皆さんは「バラムツ」という魚をご存知だろうか。「とある」理由から販売が禁止されており、市場には出回ることのない深海魚だ。しかし、大トロを超えるほどに脂が乗ったその身は非常に美味であり、実際に試す人も後を絶たない。そのため、ネットには釣り人による体験記が多数見られる。
そんなバラムツを釣りあげて食べた様子をツイッターにアップし、その顛末が話題になった「flanvia」さんに、その味やその後、自身に起きたことを伺った。
バラムツの刺身(flanviaさん撮影)
冒頭で「脂が乗っている」という風に書いたが、バラムツのこの脂、いや「油」は、人間の消化器官では消化できないタイプのものなのだ。
そのため、消化されずに「そのまま」おしりから排出され、大量に摂取すると、皮膚から油が染み出す「皮脂漏症」を引き起こすこともある。これを「異常脂質」といい、食品衛生法により流通が禁じられている。バラムツ以外にも、深海魚の一部は同様の性質を持っている。

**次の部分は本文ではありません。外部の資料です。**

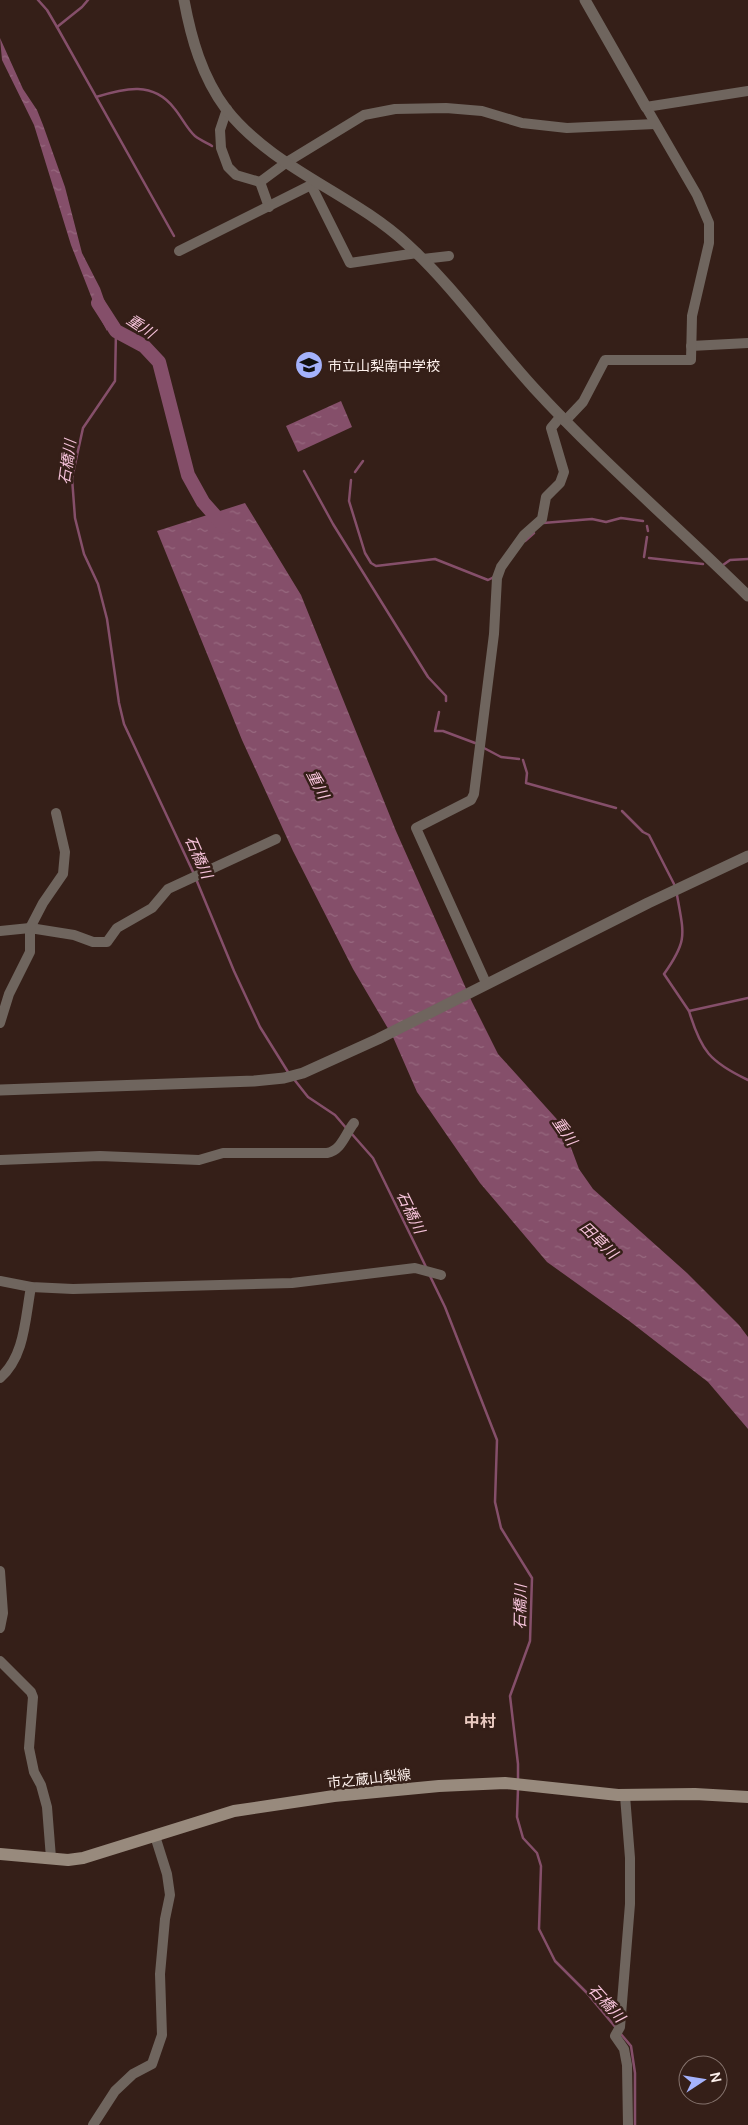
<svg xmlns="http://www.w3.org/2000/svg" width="748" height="2125" font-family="Manrope,'Noto Sans JP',sans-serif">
  <defs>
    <pattern id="water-ripples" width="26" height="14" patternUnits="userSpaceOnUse" patternTransform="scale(1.25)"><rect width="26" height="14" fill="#854f6a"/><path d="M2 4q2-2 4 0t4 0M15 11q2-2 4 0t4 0" fill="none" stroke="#97697f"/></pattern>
  </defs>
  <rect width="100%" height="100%" fill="#351f18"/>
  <!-- water -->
  <g fill="url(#water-ripples)">
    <polygon points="0,38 23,89 37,110 43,125 65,187 82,253 100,288 107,308 107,331 98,314 71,245 34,125 2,60"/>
    <polygon points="341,401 352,427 298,452 286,426"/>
    <polygon points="245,503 301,595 396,831 472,1002 498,1054 563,1126 579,1169 593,1189 687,1273 739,1325 748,1337 748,1429 708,1382 628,1320 547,1262 480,1183 417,1092 393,1037 353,969 293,851 242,740 157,531"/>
  </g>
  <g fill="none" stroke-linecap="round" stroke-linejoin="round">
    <!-- stream -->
    <g stroke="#854f6a" stroke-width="2.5">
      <polyline points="38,0 47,10 57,27 174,236"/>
      <polyline points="57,27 82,7 88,0"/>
      <path d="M 96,97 C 125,88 153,81 174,108 C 181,116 187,129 195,136 C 200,140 207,143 212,146"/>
      <polyline points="116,331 115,381 83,428 72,478 75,518 84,554 98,584 107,619 119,703 124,724 194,874"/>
      <polyline points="304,471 333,524 428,677 446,696 446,701"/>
      <polyline points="355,472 363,461"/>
      <polyline points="351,480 349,501 365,553 371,563 376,566 435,559 488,580 494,577"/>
      <polyline points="543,523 592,519 606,522 621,518 643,521"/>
      <polyline points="647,526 648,531"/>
      <polyline points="525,541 534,533"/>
      <polyline points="644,557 647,537"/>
      <polyline points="649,558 703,564"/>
      <polyline points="723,565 730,560 748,559"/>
      <polyline points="439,712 435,731 443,731 475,743"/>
      <polyline points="484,748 501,757 519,759"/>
      <polyline points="523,760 527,773 526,783 616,808"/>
      <polyline points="622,811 643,832 649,835 674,884"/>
      <polyline points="196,879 234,971 260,1027 288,1072"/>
      <path d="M 677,895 C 684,935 688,940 664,974 L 689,1011 L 748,998"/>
      <path d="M 689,1011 C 701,1051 710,1062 748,1080"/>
      <polyline points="293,1078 308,1097 335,1115 347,1129"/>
      <polyline points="351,1133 373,1158 426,1267"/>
      <polyline points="430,1276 445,1307 497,1440 495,1502 501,1528 532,1578 530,1641 510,1696 518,1764 518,1781"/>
      <polyline points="518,1789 517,1817 523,1838 537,1853 541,1866 539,1929 555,1961 586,1992 617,2029"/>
      <polyline points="620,2033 631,2046 635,2073 635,2125"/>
    </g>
    <!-- river -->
    <polyline stroke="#854f6a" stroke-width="14" points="98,303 116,331 144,346 159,362 188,475 203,502 225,527"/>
    <!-- minor -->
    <g stroke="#6f655e" stroke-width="10">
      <polyline points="227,109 220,130 221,148 228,167 236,175 260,182"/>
      <polyline points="269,207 260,182 287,162 364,115 395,109 446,108 482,111 522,123 567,128 655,124"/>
      <polyline points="179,251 311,185 350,263 417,253"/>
      <polyline points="423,259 449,256"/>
      <polyline points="691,346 748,343"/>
      <polyline points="565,421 583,402 605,360 691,360 692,316 709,243 709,223 697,195 646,107 748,91"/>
      <polyline points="0,931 30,928 74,935 93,942 107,942 117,928 152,908 168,889 276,839"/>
      <polyline points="486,983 416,828 471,800 474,794 494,634 497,578 501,567 524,535 542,519 546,497 560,483 564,472 551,428 561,416"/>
      <polyline points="0,1023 9,994 30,952 30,928 43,903 63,874 65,852 56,813"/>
      <path d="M 0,1160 L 100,1156 L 199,1160 L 223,1153 L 327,1153 C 342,1150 345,1134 354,1123"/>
      <polyline points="0,1281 31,1287 73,1289 292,1283 415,1268 441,1275"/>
      <path d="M 0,1378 C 25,1356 25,1319 31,1287"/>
      <polyline points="0,1571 3,1613 0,1628"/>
      <polyline points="0,1661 31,1692 33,1697 29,1748 34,1772 41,1785 47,1807 51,1858"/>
      <polyline points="625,1796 630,1858 630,1904 620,2027 615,2036 624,2049 627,2065 628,2125"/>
      <polyline points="93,2125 115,2091 133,2074 152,2064 162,2035 160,1974 165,1919 170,1895 167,1874 155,1836"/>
    </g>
    <!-- tertiary -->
    <g stroke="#6f655e" stroke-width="11">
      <path d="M 184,0 C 191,38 202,77 226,109 C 273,169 352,193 407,244 C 454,287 491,341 534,388 C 601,461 677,526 748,596"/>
      <polyline points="585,0 646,107"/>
      <polyline points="0,1090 254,1081 284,1078 303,1073 378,1039 648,903 748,856"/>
    </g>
    <!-- secondary -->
    <polyline stroke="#988a7d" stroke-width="12" points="0,1854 68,1860 83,1858 234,1811 334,1796 439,1786 505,1783 618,1795 695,1794 748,1797"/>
  </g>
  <!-- icons -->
  <defs>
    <g id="school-disc" transform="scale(1.4375)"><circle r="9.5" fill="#a4b2fc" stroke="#351f18"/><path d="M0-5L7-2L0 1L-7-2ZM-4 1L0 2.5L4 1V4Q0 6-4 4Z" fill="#111"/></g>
  </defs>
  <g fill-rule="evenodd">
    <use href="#school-disc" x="309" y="365"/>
  </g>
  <g text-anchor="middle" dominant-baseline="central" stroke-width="5" stroke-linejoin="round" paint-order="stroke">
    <!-- poi labels -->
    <g font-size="14" fill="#fdf0ec" stroke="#351f18" text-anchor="start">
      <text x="328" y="365">市立山梨南中学校</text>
    </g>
    <!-- street labels -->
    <g font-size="14" fill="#fdf0ec" stroke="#351f18">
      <text transform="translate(369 1778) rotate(-6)">市之蔵山梨線</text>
    </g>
    <!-- water labels -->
    <g font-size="15" font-style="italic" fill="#f8c4dc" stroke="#351f18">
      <text transform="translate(141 326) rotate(34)">重川</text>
      <text transform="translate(67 462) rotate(-82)">石橋川</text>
      <text transform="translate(318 784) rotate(63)">重川</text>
      <text transform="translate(199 857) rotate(66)">石橋川</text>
      <text transform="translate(565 1131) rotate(55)">重川</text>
      <text transform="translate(411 1212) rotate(64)">石橋川</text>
      <text transform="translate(599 1240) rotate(44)">田草川</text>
      <text transform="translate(520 1607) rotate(-89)">石橋川</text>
      <text transform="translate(607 2003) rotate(48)">石橋川</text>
    </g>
    <!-- quarter labels -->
    <g font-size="16" font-weight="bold" fill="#eacac1" stroke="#351f18">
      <text x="480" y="1721">中村</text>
    </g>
  </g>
  <!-- north arrow -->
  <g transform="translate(703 2080) rotate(78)"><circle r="24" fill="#351f18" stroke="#85736d"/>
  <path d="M0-4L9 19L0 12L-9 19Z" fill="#a4b2fc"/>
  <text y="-8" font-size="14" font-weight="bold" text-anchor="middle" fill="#fdf0ec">N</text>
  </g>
</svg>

そんな美味しいが危ないバラムツを、刺身を始めとする料理にして食べたflanviaさんは、Jタウンネットの取材に対して、
「最初の釣る動機は、大きな魚を掛けたあとのやり取りを覚える為の練習で、という名目でした。実際マグロ釣りをやる方々が練習で釣ってみたりするそうです。」と、釣るきっかけを語った。大きな体と強い力を持つバラムツは、釣りの相手にはぴったり。
徳島県発表の「徳島水研だより第61号」にも、
「ルアーフィッシングの対象魚として,近年,愛好家の中で人気が高まっているそうです。これらの魚は,日中水深 400~500mの深いところにいるのですが,夜間に 50~200m水深帯まで浮いてきます。そこをジギングで狙って,強靭な遊泳力と格闘するのがこの釣りの醍醐味のようです。」という記載があり、以前から釣り愛好家の間では人気が高い魚だ。